• Job:
Quote the entries in full, character for character, without their images.
[Source material Boundary: Start]
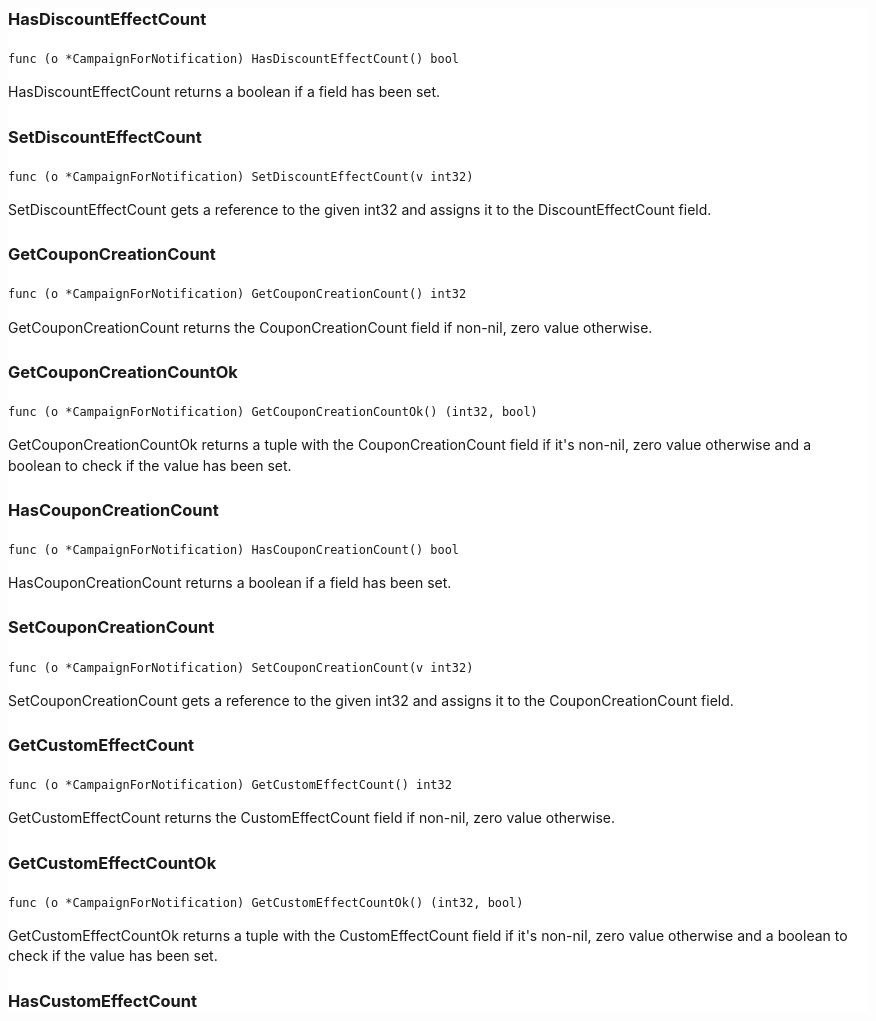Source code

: ### HasDiscountEffectCount

`func (o *CampaignForNotification) HasDiscountEffectCount() bool`

HasDiscountEffectCount returns a boolean if a field has been set.

### SetDiscountEffectCount

`func (o *CampaignForNotification) SetDiscountEffectCount(v int32)`

SetDiscountEffectCount gets a reference to the given int32 and assigns it to the DiscountEffectCount field.

### GetCouponCreationCount

`func (o *CampaignForNotification) GetCouponCreationCount() int32`

GetCouponCreationCount returns the CouponCreationCount field if non-nil, zero value otherwise.

### GetCouponCreationCountOk

`func (o *CampaignForNotification) GetCouponCreationCountOk() (int32, bool)`

GetCouponCreationCountOk returns a tuple with the CouponCreationCount field if it's non-nil, zero value otherwise
and a boolean to check if the value has been set.

### HasCouponCreationCount

`func (o *CampaignForNotification) HasCouponCreationCount() bool`

HasCouponCreationCount returns a boolean if a field has been set.

### SetCouponCreationCount

`func (o *CampaignForNotification) SetCouponCreationCount(v int32)`

SetCouponCreationCount gets a reference to the given int32 and assigns it to the CouponCreationCount field.

### GetCustomEffectCount

`func (o *CampaignForNotification) GetCustomEffectCount() int32`

GetCustomEffectCount returns the CustomEffectCount field if non-nil, zero value otherwise.

### GetCustomEffectCountOk

`func (o *CampaignForNotification) GetCustomEffectCountOk() (int32, bool)`

GetCustomEffectCountOk returns a tuple with the CustomEffectCount field if it's non-nil, zero value otherwise
and a boolean to check if the value has been set.

### HasCustomEffectCount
[Source material Boundary: End]
• Response:
Source code

: ### HasDiscountEffectCount

`func (o *CampaignForNotification) HasDiscountEffectCount() bool`

HasDiscountEffectCount returns a boolean if a field has been set.

### SetDiscountEffectCount

`func (o *CampaignForNotification) SetDiscountEffectCount(v int32)`

SetDiscountEffectCount gets a reference to the given int32 and assigns it to the DiscountEffectCount field.

### GetCouponCreationCount

`func (o *CampaignForNotification) GetCouponCreationCount() int32`

GetCouponCreationCount returns the CouponCreationCount field if non-nil, zero value otherwise.

### GetCouponCreationCountOk

`func (o *CampaignForNotification) GetCouponCreationCountOk() (int32, bool)`

GetCouponCreationCountOk returns a tuple with the CouponCreationCount field if it's non-nil, zero value otherwise
and a boolean to check if the value has been set.

### HasCouponCreationCount

`func (o *CampaignForNotification) HasCouponCreationCount() bool`

HasCouponCreationCount returns a boolean if a field has been set.

### SetCouponCreationCount

`func (o *CampaignForNotification) SetCouponCreationCount(v int32)`

SetCouponCreationCount gets a reference to the given int32 and assigns it to the CouponCreationCount field.

### GetCustomEffectCount

`func (o *CampaignForNotification) GetCustomEffectCount() int32`

GetCustomEffectCount returns the CustomEffectCount field if non-nil, zero value otherwise.

### GetCustomEffectCountOk

`func (o *CampaignForNotification) GetCustomEffectCountOk() (int32, bool)`

GetCustomEffectCountOk returns a tuple with the CustomEffectCount field if it's non-nil, zero value otherwise
and a boolean to check if the value has been set.

### HasCustomEffectCount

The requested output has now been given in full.